Learning Outcomes To have a basic knowledge of modern molecular biology and genomics. To understand the advantages and disadvantages of different machine learning techniques in bioinformatics and how the relative merits of different approaches can be evaluated by correct benchmarking techniques. To understand how theoretical approaches can be used to model and analyse complex biological systems.

Content:

Part 1: Basic molecular biology (6 lectures)
    Introduction to Basic Cell Chemistry: Cell chemistry and macromolecules. Biochemical pathways e.g. Glycolysis. Protein structure and functions.

Part 1
  • Cell Structure and Function: Cell components.

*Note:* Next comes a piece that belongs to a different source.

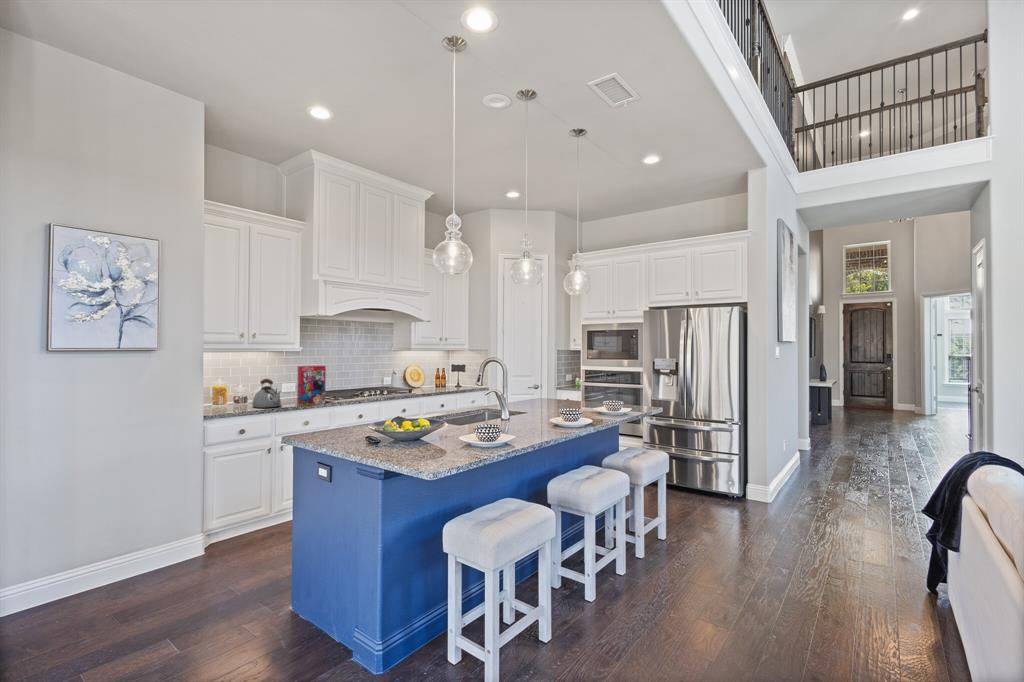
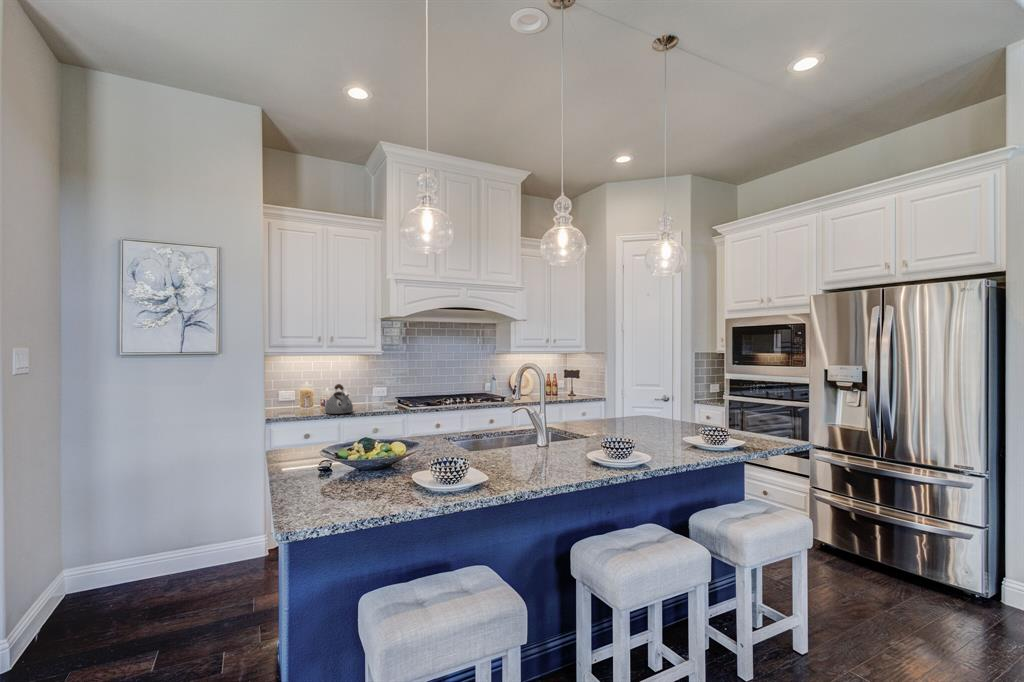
cereal box: present [297,365,326,405] -> none [370,371,399,413]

Different types of cell. Chromosome structure and organisation. Cell division.
  • The Hereditary Material: DNA structure, replication and protein synthesis. Structure and roles of RNA. Genetic code. Mechanism of protein synthesis: transcription and translation. Mutation.
  • Recombinant DNA Technology: Restriction enzymes. Hybridisation techniques. Gene cloning. Polymerase chain reaction.
  • Genomics and Structural Genomics: Genes, genomes, mapping and DNA sequencing.

Part 2: Bioinformatics Applications (3 lectures per subject)
Biological Databases: Overview of the use and maintenance of different databases in common use in biology. Case study: the CATH database of protein structure.

Part 2
  • Gene Prediction: Methods for analysing genomic DNA to identify genes. Techniques: neural networks and HMMs.
  • Detecting Distant Homology: Methods for inferring remote relationships between genes and proteins. Techniques: dynamic programming, HMMs, hierachical clustering.
  • Protein Structure Prediction: Methods for predicting the secondary and tertiary structure of proteins. Techniques: neural networks, SVMs, genetic algorithms and stochastic global optimization.
  • Transcriptomics: Methods for analysing gene expression and microarray data. Techniques: clustering, SVMs.
  • Agent-based Genome Analysis: Automation of genome analysis using intelligent software agents
  • Drug Discovery Informatics: Approaches to drug discovery using bioinformatics techniques 

Method of Instruction:

Lecture presentations with associated class problems and group presentation/discussion of key research papers

Assessment:

The course has the following assessment components:

  • Written Examination (2.5 hours, 85%)
  • Coursework Section (1 individual mini-project, 15%)

To pass this module, students must:

 

  • Obtain an overall pass mark of 50% for all components combined;
  • Obtain a minimum mark of 40% in each component worth ≥ 30% of the module as a whole.

 

 

The examination rubric is:

Answer THREE questions out of FIVE. All questions cary equal marks.

Resources:

Biochemistry- Lubert Stryer, WH Freeman and Co.

Post-genome Informatics, M. Kanehisa, Oxford University Press.

 

Bioinformatics- Genes, Proteins and Computers, C.A. Orengo, D.T. Jones and

J.M. Thornton, BIOS Scientific Publishers, 2003

 

 

Mathematical Biology, J.D. Murray, Springer, 1993.

Other references (including research papers) to be confirmed.